● VOTRE CONSIGNE: Transcrivez fidèlement le passage de l'extrait consacré au roman En rade, de « Il n'a ni la » à « la maladie psychique. ».

:: EXTRAIT DU DOCUMENT

Ce court roman publié en 1884, se situe dans l'oeuvre de Huysmans entre ces deux romans majeurs que sont À rebours (1882) et Là-bas (1891).

Il n'a ni la flamboyance baroque de A rebours, ni l'exploration teintée d'ironie de l'occultisme et du satanisme de Là-bas.

En rade qui porte bien son nom, tant la vie des héros de ce roman est marquée par l'abandon, le naufrage existentiel, est un récit qui oscille entre naturalisme et symbolisme. Il n'en contient pas moins, je trouve, deux thèmes insolites, celui de l'exploration du rêve et du surnaturel et celui de la maladie psychique.

::::
:: DONNÉES FOURNIES

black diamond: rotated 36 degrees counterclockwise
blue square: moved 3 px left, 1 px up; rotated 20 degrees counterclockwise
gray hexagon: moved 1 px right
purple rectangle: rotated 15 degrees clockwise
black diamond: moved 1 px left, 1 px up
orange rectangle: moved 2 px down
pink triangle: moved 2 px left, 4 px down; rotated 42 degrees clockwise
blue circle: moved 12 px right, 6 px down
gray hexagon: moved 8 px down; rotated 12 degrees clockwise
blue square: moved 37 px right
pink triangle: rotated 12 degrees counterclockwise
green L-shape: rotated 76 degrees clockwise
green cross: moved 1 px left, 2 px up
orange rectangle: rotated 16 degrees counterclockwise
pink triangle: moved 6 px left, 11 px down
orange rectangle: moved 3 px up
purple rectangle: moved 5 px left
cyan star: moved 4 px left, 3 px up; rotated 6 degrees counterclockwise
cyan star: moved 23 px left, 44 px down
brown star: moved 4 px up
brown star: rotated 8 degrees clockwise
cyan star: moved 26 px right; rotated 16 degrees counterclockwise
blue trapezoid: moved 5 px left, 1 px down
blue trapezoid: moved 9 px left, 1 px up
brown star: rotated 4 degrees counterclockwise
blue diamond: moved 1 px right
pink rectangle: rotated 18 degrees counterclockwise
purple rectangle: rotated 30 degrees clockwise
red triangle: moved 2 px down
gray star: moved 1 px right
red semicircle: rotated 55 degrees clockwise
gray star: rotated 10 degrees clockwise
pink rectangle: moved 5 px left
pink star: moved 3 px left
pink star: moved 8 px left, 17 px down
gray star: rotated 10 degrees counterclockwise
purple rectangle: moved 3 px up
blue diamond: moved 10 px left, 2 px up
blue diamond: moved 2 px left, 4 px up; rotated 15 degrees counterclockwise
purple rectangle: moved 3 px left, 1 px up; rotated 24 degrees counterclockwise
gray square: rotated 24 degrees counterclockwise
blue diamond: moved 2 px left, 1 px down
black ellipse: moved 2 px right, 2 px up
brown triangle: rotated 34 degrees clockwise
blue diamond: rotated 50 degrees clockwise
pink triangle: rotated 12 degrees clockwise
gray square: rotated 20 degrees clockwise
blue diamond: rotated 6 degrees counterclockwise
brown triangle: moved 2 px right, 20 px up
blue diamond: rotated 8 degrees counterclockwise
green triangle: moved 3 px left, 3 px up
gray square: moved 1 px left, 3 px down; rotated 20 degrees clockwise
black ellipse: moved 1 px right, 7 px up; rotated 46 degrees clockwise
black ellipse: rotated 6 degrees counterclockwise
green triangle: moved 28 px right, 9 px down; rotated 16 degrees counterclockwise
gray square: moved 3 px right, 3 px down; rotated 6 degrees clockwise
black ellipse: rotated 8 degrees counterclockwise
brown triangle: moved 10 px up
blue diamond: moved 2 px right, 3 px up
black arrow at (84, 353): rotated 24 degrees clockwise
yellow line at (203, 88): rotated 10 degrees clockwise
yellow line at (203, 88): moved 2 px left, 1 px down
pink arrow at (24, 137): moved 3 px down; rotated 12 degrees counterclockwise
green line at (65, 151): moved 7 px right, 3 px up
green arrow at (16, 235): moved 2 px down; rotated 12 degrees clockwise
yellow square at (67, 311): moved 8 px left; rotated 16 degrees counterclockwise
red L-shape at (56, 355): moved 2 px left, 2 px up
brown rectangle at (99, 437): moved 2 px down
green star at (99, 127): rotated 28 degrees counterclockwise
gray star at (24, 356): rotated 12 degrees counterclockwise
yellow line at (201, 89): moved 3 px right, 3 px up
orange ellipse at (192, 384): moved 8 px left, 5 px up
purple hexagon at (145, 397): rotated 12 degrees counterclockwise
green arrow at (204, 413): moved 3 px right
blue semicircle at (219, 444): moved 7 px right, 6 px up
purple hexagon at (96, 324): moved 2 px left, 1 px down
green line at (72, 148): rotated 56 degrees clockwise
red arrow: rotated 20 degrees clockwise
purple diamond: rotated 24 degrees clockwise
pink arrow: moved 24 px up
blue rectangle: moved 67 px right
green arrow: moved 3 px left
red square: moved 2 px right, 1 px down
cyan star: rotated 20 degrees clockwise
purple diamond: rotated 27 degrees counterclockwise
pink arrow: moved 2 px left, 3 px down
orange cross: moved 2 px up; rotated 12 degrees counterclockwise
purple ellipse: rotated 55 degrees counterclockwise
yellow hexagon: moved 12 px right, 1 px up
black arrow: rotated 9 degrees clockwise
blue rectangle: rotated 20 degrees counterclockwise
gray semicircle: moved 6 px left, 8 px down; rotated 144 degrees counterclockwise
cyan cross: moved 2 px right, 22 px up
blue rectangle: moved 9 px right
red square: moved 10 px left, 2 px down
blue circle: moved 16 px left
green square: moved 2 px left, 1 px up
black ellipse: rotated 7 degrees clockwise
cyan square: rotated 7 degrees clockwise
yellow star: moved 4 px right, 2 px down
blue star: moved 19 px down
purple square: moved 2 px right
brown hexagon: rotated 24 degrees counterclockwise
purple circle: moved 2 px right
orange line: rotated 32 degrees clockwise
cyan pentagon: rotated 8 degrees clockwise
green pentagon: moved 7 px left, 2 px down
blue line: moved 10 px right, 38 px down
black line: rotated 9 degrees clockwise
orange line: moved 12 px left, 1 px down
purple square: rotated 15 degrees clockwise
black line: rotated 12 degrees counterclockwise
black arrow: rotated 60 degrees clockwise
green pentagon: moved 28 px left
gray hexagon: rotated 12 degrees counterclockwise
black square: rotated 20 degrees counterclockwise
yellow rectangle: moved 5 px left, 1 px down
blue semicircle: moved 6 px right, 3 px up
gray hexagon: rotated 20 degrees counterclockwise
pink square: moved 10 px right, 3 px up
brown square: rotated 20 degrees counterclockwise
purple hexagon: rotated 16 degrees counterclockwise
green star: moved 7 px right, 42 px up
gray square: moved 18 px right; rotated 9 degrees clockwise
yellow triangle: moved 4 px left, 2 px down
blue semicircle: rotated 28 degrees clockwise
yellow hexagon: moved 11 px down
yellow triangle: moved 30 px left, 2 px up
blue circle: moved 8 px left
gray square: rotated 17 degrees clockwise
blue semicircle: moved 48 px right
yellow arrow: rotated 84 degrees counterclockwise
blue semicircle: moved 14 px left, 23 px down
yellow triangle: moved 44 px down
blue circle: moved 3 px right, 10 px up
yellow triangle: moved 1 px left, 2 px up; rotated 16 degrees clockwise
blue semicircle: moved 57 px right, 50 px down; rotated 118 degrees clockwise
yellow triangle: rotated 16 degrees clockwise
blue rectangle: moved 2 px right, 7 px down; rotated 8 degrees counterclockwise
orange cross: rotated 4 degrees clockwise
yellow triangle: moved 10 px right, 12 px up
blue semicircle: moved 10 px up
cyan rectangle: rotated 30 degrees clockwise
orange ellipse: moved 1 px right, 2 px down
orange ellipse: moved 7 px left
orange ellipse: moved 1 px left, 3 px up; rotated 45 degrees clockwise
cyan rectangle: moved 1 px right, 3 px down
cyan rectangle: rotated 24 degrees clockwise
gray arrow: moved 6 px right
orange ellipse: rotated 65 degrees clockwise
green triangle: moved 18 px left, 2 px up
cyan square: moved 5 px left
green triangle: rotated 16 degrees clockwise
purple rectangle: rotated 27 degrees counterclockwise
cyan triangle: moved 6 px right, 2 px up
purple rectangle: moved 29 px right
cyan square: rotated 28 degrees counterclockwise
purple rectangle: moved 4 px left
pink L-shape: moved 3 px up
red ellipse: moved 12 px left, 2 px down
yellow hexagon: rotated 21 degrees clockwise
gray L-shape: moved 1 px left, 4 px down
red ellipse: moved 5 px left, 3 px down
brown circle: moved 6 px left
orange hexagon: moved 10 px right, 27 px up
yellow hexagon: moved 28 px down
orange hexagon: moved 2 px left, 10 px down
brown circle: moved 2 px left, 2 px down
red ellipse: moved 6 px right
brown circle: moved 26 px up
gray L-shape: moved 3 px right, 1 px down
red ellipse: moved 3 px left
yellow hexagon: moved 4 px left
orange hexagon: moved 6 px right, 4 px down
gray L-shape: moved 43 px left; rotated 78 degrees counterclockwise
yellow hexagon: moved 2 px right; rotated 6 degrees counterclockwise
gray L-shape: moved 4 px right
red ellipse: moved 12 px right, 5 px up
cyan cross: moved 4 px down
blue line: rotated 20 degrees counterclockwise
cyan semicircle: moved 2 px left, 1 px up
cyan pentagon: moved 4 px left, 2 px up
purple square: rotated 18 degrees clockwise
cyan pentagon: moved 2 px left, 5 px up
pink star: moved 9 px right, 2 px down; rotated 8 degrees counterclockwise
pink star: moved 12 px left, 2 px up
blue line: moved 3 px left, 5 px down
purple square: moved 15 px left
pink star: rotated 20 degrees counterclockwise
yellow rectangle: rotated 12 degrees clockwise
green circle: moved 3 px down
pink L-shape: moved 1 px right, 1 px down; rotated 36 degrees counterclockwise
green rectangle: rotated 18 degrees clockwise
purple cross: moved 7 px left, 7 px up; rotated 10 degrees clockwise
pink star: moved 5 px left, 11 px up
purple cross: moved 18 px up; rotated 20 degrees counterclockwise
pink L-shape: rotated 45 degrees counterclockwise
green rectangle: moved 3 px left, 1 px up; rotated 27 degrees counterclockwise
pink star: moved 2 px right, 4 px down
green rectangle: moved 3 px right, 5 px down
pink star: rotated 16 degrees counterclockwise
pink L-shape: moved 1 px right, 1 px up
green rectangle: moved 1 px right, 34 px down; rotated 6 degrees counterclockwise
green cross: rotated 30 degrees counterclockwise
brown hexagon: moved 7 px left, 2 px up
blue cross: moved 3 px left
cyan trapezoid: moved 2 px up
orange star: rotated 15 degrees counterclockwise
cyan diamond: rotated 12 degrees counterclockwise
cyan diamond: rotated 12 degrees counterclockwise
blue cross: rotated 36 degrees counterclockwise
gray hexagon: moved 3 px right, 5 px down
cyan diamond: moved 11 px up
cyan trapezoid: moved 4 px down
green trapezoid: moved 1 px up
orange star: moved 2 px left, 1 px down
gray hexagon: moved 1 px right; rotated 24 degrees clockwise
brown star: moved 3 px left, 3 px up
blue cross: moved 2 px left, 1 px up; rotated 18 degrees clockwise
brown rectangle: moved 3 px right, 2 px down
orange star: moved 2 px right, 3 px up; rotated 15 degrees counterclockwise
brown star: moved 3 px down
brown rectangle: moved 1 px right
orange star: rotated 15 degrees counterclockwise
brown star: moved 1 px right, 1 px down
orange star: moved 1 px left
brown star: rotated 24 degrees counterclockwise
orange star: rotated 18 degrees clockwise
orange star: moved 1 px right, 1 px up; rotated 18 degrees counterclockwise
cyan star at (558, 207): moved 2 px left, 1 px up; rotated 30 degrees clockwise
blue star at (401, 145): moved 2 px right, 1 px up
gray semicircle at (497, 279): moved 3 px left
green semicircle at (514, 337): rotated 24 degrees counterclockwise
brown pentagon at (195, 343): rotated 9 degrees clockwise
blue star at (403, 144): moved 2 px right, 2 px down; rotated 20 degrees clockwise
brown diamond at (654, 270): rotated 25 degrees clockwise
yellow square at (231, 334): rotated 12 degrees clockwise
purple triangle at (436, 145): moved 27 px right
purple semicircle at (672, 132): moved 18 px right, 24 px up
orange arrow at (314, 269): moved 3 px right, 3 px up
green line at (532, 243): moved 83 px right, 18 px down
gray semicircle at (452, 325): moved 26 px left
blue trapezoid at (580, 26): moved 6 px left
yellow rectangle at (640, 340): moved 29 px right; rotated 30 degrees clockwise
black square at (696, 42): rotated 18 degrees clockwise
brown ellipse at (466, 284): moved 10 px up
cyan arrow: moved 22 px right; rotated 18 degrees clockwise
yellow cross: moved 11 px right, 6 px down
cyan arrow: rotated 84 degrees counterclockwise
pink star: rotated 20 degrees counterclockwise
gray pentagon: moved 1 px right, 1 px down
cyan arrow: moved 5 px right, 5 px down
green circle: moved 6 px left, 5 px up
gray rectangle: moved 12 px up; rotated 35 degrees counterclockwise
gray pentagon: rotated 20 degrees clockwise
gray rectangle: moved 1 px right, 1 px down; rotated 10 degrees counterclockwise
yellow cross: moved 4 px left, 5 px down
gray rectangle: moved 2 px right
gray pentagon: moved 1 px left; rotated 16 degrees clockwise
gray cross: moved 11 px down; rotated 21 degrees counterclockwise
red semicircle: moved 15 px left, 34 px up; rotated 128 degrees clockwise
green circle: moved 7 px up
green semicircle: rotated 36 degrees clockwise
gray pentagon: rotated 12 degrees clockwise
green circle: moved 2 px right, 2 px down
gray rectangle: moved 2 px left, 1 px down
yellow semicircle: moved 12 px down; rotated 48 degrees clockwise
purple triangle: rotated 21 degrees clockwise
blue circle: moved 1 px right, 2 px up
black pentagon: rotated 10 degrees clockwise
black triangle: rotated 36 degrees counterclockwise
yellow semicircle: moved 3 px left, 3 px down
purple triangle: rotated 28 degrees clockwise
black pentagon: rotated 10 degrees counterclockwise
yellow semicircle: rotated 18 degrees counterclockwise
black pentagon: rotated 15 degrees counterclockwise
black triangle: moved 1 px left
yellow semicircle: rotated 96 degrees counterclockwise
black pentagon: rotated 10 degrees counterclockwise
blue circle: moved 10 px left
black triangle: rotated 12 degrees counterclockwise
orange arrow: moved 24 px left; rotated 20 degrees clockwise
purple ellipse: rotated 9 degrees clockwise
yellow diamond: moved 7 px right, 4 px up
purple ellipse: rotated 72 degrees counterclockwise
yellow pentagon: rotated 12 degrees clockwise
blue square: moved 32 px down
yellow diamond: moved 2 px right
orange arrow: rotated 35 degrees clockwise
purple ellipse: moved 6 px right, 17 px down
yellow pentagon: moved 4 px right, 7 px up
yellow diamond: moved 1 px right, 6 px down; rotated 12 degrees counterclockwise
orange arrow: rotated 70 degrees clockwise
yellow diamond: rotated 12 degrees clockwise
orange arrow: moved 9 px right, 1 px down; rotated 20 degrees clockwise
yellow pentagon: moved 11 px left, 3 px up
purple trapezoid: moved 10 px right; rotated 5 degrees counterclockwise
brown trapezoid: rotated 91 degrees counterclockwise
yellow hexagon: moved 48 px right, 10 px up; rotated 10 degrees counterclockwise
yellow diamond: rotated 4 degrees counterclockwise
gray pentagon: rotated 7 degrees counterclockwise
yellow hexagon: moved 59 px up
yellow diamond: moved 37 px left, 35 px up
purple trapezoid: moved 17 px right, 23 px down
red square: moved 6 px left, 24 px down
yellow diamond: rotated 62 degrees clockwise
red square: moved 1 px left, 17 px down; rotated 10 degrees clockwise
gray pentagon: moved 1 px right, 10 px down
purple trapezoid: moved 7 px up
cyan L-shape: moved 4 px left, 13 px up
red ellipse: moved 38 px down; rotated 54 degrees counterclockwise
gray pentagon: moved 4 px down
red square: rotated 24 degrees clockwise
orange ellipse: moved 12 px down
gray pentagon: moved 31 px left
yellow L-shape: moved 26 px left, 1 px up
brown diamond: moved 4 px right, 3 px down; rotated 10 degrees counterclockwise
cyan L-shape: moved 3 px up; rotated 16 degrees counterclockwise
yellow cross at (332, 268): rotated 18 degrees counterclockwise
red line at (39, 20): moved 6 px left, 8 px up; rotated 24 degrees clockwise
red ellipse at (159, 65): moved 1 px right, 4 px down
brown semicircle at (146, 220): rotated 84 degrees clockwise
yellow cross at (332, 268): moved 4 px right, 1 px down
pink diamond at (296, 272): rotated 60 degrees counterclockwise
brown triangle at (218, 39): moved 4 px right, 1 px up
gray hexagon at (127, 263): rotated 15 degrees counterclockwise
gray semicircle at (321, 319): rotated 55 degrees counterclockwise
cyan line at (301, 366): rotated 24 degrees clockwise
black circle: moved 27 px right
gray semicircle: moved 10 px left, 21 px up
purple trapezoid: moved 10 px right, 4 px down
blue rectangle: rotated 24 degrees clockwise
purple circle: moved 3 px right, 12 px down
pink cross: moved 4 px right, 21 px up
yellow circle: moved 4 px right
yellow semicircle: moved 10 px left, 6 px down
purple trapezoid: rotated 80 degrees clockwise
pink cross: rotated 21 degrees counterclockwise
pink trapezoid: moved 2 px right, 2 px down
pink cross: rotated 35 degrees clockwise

::::

● RÉPONSE:
Il n'a ni la flamboyance baroque de A rebours, ni l'exploration teintée d'ironie de l'occultisme et du satanisme de Là-bas.

En rade qui porte bien son nom, tant la vie des héros de ce roman est marquée par l'abandon, le naufrage existentiel, est un récit qui oscille entre naturalisme et symbolisme. Il n'en contient pas moins, je trouve, deux thèmes insolites, celui de l'exploration du rêve et du surnaturel et celui de la maladie psychique.